Pitfall 2: Test case maintenance overhead. Every time a product feature updates, test cases need updating too. We established a rule: every new feature's PRD must include 3-5 Agent test cases.
Pitfall 3: Regression test result variance. The same test suite can produce LLM-as-Judge scores that fluctuate 5-10% between runs. Solution: Run each case 3 times and take the median to reduce randomness.

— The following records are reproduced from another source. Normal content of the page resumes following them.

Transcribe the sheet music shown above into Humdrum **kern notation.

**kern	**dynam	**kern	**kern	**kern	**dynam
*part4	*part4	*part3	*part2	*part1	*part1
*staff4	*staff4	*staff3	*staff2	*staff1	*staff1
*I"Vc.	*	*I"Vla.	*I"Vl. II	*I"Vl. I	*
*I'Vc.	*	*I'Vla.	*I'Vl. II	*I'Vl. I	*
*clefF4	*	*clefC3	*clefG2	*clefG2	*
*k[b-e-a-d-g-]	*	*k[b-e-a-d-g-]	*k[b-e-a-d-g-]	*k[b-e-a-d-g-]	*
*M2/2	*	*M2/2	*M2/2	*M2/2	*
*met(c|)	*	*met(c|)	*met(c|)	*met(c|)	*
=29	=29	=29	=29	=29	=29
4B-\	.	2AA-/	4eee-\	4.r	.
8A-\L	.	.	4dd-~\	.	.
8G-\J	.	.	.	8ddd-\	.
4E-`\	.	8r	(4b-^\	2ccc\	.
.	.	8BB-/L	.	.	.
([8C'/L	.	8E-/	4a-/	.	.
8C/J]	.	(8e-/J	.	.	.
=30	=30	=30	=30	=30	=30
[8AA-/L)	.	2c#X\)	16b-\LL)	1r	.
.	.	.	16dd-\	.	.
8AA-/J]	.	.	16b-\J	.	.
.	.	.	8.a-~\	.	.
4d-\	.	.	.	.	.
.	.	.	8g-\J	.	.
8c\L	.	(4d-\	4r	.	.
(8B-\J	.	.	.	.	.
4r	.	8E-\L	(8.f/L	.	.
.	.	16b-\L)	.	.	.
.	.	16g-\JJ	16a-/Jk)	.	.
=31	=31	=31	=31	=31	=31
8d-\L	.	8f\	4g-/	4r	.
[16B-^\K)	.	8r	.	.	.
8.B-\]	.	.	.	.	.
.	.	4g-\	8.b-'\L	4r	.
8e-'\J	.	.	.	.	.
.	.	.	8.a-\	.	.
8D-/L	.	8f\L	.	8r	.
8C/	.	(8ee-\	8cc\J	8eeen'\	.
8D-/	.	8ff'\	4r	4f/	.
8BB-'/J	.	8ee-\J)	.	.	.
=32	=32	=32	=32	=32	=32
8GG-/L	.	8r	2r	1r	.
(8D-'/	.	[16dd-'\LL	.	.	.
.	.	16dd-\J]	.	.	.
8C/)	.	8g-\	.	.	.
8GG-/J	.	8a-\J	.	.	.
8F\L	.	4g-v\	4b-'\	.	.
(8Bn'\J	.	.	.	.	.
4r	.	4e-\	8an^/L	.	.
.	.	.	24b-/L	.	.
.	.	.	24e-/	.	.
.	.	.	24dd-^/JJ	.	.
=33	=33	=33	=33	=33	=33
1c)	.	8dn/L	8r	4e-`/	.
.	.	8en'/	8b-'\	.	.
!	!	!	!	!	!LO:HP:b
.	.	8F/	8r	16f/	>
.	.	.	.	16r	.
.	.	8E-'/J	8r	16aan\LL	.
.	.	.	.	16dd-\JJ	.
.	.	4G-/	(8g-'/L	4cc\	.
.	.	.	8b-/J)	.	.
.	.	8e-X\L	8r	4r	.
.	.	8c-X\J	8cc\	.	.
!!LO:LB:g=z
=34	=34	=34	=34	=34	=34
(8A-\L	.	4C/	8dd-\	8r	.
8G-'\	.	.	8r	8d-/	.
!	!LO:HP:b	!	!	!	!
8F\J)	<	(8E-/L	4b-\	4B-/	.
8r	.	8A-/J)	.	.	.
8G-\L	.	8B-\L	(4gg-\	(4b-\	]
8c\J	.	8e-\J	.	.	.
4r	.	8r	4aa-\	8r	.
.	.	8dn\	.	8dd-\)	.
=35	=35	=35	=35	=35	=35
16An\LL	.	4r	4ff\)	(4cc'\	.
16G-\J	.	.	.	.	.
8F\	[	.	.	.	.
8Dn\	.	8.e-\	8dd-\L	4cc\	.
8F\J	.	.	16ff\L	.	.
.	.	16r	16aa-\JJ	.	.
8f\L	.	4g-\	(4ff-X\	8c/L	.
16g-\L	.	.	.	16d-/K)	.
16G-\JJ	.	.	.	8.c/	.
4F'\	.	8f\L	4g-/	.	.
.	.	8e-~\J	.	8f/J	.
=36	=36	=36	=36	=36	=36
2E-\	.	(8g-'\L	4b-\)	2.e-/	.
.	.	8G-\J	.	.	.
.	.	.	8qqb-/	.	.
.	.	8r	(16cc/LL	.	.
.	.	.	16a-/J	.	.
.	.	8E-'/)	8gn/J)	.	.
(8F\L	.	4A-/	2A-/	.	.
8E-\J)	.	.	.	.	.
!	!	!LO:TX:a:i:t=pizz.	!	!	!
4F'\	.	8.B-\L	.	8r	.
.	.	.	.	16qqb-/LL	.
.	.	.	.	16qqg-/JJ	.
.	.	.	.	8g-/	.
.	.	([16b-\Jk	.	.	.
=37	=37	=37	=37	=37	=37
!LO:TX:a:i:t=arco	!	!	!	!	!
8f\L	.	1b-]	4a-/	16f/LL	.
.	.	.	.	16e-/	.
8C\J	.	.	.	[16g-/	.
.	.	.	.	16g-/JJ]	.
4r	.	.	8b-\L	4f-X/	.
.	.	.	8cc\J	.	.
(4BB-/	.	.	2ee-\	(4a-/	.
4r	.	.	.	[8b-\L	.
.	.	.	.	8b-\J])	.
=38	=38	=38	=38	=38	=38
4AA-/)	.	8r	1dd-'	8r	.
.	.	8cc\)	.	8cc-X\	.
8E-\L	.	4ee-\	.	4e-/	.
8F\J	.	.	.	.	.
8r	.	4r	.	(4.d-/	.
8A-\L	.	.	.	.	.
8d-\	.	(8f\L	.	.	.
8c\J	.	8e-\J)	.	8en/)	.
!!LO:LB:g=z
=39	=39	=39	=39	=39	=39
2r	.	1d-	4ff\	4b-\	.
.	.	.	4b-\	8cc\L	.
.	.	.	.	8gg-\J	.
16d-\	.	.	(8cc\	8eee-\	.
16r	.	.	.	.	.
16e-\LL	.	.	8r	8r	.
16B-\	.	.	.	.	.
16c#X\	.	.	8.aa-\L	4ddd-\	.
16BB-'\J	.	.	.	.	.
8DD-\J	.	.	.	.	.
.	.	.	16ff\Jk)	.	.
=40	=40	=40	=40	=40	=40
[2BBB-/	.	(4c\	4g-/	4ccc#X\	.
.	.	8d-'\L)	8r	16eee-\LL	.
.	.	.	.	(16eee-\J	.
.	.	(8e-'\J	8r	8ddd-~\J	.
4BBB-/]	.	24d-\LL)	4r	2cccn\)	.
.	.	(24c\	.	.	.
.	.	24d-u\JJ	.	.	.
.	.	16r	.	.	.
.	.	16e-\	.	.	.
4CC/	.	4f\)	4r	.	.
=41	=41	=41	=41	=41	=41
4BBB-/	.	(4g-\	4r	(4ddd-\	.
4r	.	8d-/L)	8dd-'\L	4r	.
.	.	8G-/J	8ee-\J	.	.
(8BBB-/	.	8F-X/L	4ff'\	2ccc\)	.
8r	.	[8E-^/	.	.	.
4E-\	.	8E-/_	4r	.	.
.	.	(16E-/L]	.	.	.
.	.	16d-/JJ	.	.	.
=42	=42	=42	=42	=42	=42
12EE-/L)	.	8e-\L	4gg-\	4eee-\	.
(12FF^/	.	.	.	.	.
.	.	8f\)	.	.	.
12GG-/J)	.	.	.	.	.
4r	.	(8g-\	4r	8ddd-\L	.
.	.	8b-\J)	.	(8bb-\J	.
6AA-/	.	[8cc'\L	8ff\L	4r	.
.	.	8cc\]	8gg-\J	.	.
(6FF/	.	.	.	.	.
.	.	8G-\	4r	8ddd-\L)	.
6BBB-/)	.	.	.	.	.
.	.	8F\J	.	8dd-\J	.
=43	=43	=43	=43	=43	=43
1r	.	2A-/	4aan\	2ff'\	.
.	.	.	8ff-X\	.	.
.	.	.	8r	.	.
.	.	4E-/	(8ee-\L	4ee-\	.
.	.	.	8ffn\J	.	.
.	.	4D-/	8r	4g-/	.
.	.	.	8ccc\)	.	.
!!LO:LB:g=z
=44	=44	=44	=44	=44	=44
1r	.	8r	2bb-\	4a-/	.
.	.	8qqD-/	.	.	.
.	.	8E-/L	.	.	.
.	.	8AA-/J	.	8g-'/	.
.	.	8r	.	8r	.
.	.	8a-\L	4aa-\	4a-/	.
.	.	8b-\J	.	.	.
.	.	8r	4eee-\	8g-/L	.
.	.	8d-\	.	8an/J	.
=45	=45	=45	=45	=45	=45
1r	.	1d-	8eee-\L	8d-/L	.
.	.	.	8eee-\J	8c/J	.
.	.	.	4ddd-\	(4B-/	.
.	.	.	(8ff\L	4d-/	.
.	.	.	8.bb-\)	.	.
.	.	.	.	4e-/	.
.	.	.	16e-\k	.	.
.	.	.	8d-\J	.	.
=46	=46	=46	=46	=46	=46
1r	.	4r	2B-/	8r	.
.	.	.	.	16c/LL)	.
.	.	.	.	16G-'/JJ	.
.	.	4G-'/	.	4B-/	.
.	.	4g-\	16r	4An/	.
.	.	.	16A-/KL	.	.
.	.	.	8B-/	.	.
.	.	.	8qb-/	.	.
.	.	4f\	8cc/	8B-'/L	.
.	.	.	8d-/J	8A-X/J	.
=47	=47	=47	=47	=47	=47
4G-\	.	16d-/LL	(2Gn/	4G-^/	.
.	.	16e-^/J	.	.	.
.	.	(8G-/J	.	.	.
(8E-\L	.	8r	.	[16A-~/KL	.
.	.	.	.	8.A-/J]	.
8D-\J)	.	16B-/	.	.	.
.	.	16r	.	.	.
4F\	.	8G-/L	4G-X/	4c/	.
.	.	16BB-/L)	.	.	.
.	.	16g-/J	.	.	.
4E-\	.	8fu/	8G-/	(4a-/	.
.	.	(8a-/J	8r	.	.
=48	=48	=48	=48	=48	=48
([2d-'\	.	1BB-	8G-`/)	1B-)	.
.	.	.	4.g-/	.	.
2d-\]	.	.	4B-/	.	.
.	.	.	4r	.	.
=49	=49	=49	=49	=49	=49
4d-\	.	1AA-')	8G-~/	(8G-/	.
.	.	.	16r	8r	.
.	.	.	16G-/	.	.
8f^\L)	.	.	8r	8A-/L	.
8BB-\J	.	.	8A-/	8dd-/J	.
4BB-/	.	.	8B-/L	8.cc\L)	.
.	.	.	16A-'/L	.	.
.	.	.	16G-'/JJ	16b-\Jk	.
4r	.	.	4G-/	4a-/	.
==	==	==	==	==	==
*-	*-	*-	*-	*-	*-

Pitfall 4: A/B test sample size issues. A product with 20K DAU only generates a few hundred support requests per day. Reaching statistical significance takes 2-3 weeks. Workaround: Run synthetic evaluations in parallel (use an LLM to simulate customer test messages).
Conclusion
Three core takeaways:
-
Agent testing is layered, not one-size-fits-all — Use traditional unit tests for deterministic parts, integration tests for tool pipelines, LLM-as-Judge for output quality, and A/B tests for production performance. Each layer solves a different problem.
-
LLM-as-Judge is the core technique for Agent evaluation, but know its limitations — The judge model has its own biases (favoring longer answers, formal tone). These need explicit correction in the prompt. Critical quality metrics (pricing, policies) still need rule-based checks.
-
Regression tests are your safety net — Every time you change a prompt, swap a model, or update the knowledge base, you must run regression tests. Without this safety net, you won't dare change anything, and the Agent will stay frozen at version one.
If you haven't built a testing framework for your Agent yet, start simple: write 10 core scenario LLM-as-Judge evaluation cases, paired with 20 deterministic unit tests. That combination covers the most common issues.
How do you test your Agents? Have you hit similar pitfalls? I'd love to hear about it.